Tüm bunların aksine böyle bir yargılama Putin’i ve yakın çevresini korkutup barış masasına oturmaya zorlayabilir diyenler de var. Ancak Putin’i bunca senedir tanıyoruz ve geçmişteki hareketlerini göz önüne aldığımızda böyle bir mahkemenin kurulmasına agresif bir misilleme ile karşılık verme ihtimalinin yüksek olduğu düşüncesindeyim. Ayrıca böyle bir mahkemenin kurulmasının sadece sembolik bir anlamı olur çünkü dünyada Putin’i yargılamak için fiziksel olarak mahkeme önüne çıkarabilecek hiçbir kuvvet yoktur.Yapılabilecek herhangi bir yargılama sadece Putin’in gıyabında olacaktır. Bu noktada şunu da vurgulamak gerekir ki mahkemenin sembolik bir anlamı olacaksa da Putin, mahkemenin kararının tanıyan hiçbir ülkeyi ziyaret edemeyecektir. Daha önemlisi gücünün zirvesinde olan bir lidere karşı kurulacak idealist bir mahkeme, Putin’i fiziksel olarak hapishaneye koyacak güce sahip olmasa da dünya tarihine onurlu bir girişim olarak yazılacaktır. Ayrıca gelecekteki Putinler için caydırıcı etki yaratıp dünya barışı adına önemli bir adım olacaktır.

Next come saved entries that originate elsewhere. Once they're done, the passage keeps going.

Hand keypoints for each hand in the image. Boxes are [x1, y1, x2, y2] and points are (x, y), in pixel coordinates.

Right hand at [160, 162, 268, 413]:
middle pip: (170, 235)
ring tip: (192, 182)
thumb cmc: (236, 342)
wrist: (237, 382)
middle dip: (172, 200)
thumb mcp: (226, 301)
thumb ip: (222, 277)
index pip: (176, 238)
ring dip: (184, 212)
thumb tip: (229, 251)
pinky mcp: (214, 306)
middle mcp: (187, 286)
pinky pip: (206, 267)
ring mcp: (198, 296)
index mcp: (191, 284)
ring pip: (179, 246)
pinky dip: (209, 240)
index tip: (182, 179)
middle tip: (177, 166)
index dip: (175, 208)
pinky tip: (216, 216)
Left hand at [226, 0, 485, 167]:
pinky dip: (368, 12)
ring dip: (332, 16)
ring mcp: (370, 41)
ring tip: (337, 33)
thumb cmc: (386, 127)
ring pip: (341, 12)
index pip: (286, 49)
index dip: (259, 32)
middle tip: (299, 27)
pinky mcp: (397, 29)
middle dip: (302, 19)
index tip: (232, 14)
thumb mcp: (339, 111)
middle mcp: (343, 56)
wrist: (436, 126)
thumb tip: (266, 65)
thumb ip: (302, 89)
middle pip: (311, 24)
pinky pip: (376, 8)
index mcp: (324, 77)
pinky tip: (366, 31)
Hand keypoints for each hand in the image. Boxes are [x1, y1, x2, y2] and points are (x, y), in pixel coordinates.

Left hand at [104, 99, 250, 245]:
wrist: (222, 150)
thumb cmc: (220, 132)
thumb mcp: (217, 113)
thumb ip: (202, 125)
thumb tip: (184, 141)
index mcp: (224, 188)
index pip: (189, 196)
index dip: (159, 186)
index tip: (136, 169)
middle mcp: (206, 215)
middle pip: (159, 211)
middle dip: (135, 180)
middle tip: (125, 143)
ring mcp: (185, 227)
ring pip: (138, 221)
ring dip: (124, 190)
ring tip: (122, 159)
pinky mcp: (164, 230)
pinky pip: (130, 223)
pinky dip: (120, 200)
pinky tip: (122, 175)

Putin’i adelet önüne getirmek başarılması zor bir gaye ama bunu seslendirip ihtimallerini araştırmak onurlu bir çabadır. Belki güncel konjonktürde akılcı değil ama sağduyulu bir girişimdir. Ayrıca gelecekte benzer vakaların uluslararası camia tarafından tolere edilmeyeceğini açıkça gösteren değerli bir mesajdır.